Terça-feira, 19 Março

«Kingsman: The Golden Circle» (Kingsman: O Círculo Dourado) por Aníbal Santiago

Existe algo de extremamente apelativo em “Kingsman: The Golden Circle”, seja a sua capacidade de manter o tom irreverente, enérgico, saudavelmente demente e politicamente incorreto do primeiro filme, ou as coreografias de excelência das cenas de ação e o cuidado colocado no design de produção ou as dinâmicas entre Taron Egerton e Colin Firth. É uma sequela que sabe aquilo que quer, ou seja, manter a alma do filme original, desenvolver os personagens apresentados em “Kingsman: The Secret Service” e colocá-los em situações novas, sempre com algumas doses de insolência e extravagância. Matthew Vaughn assume sem qualquer ponta de vergonha e com imenso descaramento que estamos diante de um filme de espionagem que simultaneamente utiliza e subverte as convenções do género, com o cineasta a conseguir balancear com um acerto notável o lado mais leve de “Kingsman: The Golden Circle” com a sua faceta mais séria e dramática.

A destruição das bases da Kingsman e a aniquilação de uma boa parte dos seus operativos aparecem como um meio para Matthew Vaughn colocar Eggsy (Taron Egerton) e Merlin (Mark Strong) a deslocarem-se até aos EUA, tendo em vista a contactarem com a Statesman, a versão americana da agência de espionagem. Se a agência britânica tem uma alfaiataria de fachada e os seus integrantes assumem uma faceta de gentlemen, já os agentes yankees contam com uma postura de cowboys e têm no álcool e no whisky um negócio que aquece, e muito, o espírito. As adições são de luxo, com Jeff Bridges, Channing Tatum, Halle Berry e Pedro Pascal a darem vida e personalidade aos peculiares agentes da Statesman. Do lado dos antagonistas temos Poppy, a líder do Golden Circle, com Julianne Moore a inserir um estilo desequilibrado, mortífero, deliciosamente negro e caricatural a esta traficante que pretende que o seu negócio seja legalizado e coloca a humanidade em risco, em particular, aqueles que consomem drogas.

O “quartel-general” de Poppy reflete o cuidado colocado na decoração dos cenários e a criatividade de todos os envolvidos. A Poppy Land parece ter saído diretamente de “Grease” e de filmes do género, com as cores garridas e o visual “à anos 80” a marcarem os diversos estabelecimentos deste local pontuado por alguma tecnologia de ponta (seja uma picadora de carne humana, ou cães-robô prontos a atacar) e um espaço onde Sir Elton John está aprisionado. Diga-se que a presença do cantor adensa a irreverência e excentricidade do filme, com o artista a protagonizar alguns momentos memoráveis, seja a praguejar, a cantar, à pancada, a amansar cães-robô, ou a desfrutar de interpretar uma versão exagerada da sua persona. Temos ainda Bruce Greenwood como um Presidente dos EUA quase tão cabotino como Donald Trump (os paralelos no discurso são óbvios), bem como os recomendáveis regressos de Edward Holcroft como o traiçoeiro Charlie Hesketh e de Colin Firth como Harry aka Galahad.

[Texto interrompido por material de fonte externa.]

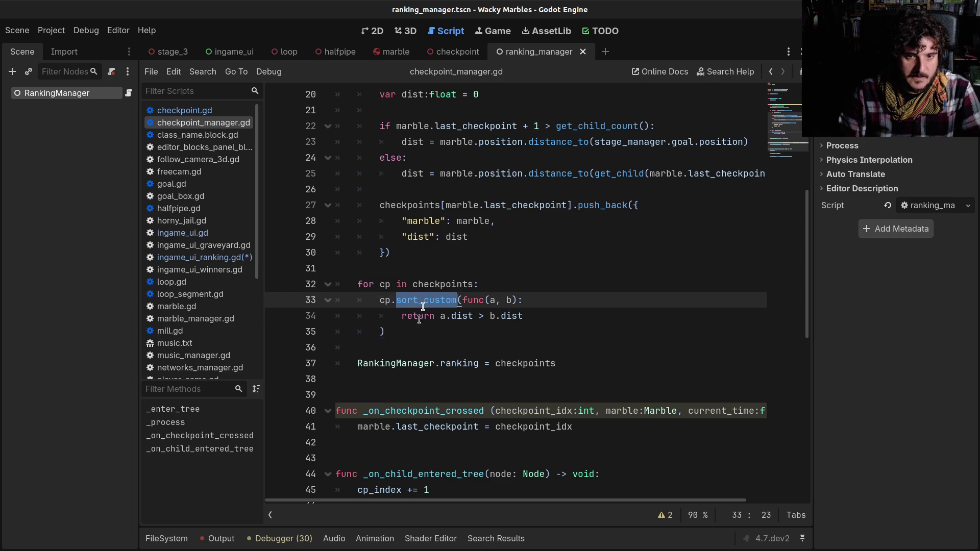
click(218, 257)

Colin Firth imprime classe, densidade e humanidade a Harry, um personagem que tem uma relação de respeito e amizade muito forte com Eggsy. É algo que se mantém do primeiro filme e é reforçado na sequela, com Taron Egerton a demonstrar que o protagonista está mais confiante, mas mantém a sua faceta emocional a lidar quer com as questões relacionadas com o ofício da espionagem, quer com assuntos de ordem pessoal. O argumento nunca descura este lado humano, nem a atribuição de dimensão aos personagens principais, algo que adensa a emoção das missões que estes protagonizam. Pelo meio temos algumas reviravoltas, deslocações a diversos países, agentes-duplos, novas armas e um conjunto de cenas de ação dotadas de ritmo, arte, coreografias notáveis (a câmara e os corpos bailam com uma precisão exímia) e uma utilização certeira da banda sonora (pronta a bombear adrenalina).

Intenso, delirante, irrequieto, politicamente incorreto, dotado de doses assinaláveis de humor, alguns comentários políticos e exageros assumidos sem qualquer ponta de pudor, “Kingsman: The Golden Circle” surge como mais uma prova concreta e irresistível do enorme talento de Matthew Vaughn para a realização de filmes do género.